*PROBLEM*: The line containing "right elbow: (47, 537, -11)" marks the end: write out exactly every line from the first line of the data below through that line, and only those.

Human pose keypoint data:
"""

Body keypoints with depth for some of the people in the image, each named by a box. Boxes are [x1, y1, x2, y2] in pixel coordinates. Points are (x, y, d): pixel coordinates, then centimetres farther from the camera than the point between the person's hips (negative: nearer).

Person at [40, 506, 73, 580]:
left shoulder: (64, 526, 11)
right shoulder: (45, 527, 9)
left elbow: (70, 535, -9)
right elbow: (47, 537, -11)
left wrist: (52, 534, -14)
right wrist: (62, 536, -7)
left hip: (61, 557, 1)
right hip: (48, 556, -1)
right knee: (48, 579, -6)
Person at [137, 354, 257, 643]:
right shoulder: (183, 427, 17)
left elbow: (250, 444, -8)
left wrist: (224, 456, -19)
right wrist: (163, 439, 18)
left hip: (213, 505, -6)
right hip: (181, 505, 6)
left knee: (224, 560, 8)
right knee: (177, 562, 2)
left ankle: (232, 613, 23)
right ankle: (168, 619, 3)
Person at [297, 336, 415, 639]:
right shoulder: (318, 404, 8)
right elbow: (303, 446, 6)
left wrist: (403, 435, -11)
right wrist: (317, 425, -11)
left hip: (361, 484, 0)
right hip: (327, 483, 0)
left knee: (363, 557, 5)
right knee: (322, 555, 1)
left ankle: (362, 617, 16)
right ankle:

"""

*WORKED SOLUTION*:
Body keypoints with depth for some of the people in the image, each named by a box. Boxes are [x1, y1, x2, y2] in pixel coordinates. Points are (x, y, d): pixel coordinates, then centimetres farther from the camera than the point between the person's hips (negative: nearer).

Person at [40, 506, 73, 580]:
left shoulder: (64, 526, 11)
right shoulder: (45, 527, 9)
left elbow: (70, 535, -9)
right elbow: (47, 537, -11)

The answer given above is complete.